Anche il settimo giorno, originariamente dedicato al sole, con la collaborazione dell'Imperatore Costantino, era diventato "il giorno del Signore" (la domenica che tutti conosciamo): che tuttavia fosse "il giorno del Sole" lo denuncia chiaramente il nome che tuttora porta in inglese (e in generale nelle lingue anglosassoni): "Sunday".

Il settimo e l'ottavo giorno (e più in generale i numeri sette ed otto) avevano una formidabile valenza simbolica per i popoli antichi, che attribuivano ad essi una sorta di sacralità. Nell'epopea di Gilgamesh, ad esempio, la nave che deve salvare l'eroe e la sua famiglia dal diluvio salpa nell'ottavo giorno. Nel racconto biblico del diluvio, sette sono le persone che Noè salva, oltre a se stesso, nella famosa arca. In un ottavo giorno è collocata anche la Resurrezione del Cristo, alla quale il cristiano è iniziato col battesimo: pertanto i primi fonti battesimali si edificavano su pianta ottagonale. Nel mistico otto - afferma S. Ambrogio - deve sorgere la casa del nostro battesimo (De mysteriis).

Ma torniamo al Natale. A Betlemme, S. Girolamo celebrava la nascita di Gesù in quella che la tradizione cristiana vuole sia la grotta della Sacra Natività: ma quella era la stessa grotta, come osserva S. Gerolamo (probabilmente non senza perplessità), che aveva sentito i vagiti di Adone (Epistulae, 58, 3). Ed ecco che anche la consuetudine del Presepe, non meno di quella dell'albero di Natale, rivela chiaramente le sue origini pagane, che affondano nei culti misterici.

Tammuz-Adone era una divinità della rigenerazione della natura, una delle tante in cui si proiettava il desiderio che la terra desse abbondanza di grano, non facendo così mancare la possibilità di avere il cibo fondamentale: il pane. E Betlemme significa "casa del pane": quel pane che ancora oggi nel mistero eucaristico i cattolici evocano facendone il corpo del Cristo (cfr. anche Io sono il pane della vita; chi viene a me non avrà più fame, Giovanni, 6, 35).

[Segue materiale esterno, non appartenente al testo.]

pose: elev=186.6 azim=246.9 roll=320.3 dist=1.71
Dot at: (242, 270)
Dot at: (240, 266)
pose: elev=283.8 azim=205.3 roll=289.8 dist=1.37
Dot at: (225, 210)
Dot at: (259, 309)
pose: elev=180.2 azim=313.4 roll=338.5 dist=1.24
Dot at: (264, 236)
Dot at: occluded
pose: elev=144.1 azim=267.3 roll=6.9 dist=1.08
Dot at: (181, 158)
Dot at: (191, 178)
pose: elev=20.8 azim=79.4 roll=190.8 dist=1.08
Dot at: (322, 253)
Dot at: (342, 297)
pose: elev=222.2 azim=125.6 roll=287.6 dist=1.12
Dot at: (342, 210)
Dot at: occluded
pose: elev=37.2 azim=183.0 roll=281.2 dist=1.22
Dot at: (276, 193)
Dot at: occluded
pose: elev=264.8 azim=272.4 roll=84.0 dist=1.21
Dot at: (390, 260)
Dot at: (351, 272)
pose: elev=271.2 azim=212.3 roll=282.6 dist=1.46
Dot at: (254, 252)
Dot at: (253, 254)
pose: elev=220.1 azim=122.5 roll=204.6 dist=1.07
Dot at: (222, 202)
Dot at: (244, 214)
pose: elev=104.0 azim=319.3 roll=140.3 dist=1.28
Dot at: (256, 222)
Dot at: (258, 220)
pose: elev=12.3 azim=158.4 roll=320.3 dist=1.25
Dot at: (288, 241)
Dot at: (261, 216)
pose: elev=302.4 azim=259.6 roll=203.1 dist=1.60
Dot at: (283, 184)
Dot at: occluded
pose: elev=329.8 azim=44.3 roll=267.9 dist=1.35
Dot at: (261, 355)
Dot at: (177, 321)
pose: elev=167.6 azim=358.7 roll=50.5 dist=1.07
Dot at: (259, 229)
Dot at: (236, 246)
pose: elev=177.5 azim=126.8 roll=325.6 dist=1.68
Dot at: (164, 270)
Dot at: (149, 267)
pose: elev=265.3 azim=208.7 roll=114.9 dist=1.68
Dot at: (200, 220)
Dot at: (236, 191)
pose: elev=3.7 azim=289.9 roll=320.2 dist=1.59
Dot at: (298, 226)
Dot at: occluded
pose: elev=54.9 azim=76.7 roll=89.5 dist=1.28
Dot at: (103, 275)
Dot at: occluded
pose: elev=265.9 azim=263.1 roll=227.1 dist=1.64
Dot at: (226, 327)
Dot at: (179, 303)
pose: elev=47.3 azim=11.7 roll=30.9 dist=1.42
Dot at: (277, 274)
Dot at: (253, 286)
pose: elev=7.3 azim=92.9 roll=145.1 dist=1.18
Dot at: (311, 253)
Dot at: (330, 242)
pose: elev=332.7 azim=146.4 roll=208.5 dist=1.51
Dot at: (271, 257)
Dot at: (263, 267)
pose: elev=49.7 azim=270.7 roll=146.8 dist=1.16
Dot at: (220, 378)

Il passaggio dalla tenebra alla luce era celebrato anche nel culto di Mithra, che, importato a Roma dai legionari, divenne popolarissimo e rappresentò per il cristianesimo un formidabile concorrente.

A Roma numerosissimi erano i santuari di Mithra o "mithrei": a S. Clemente, a Palazzo Barberini, alle terme di Caracalla..., ma anche nei dintorni di Roma, come ad esempio a Sutri, o nel parco archeologico di Ostia antica, dove ne sono stati rinvenuti ben dodici.

Mithra ispirava molta fiducia anche all'imperatore Costantino, che, sebbene già convertito al cristianesimo, in occasione dello scontro con Massenzio, a ponte Milvio, il 28 ottobre del 312, oltre alla Croce non dimenticò di portare con sé in bella vista anche le Insegne di Mitra (dettaglio non proprio trascurabile, generalmente omesso nei libri di storia).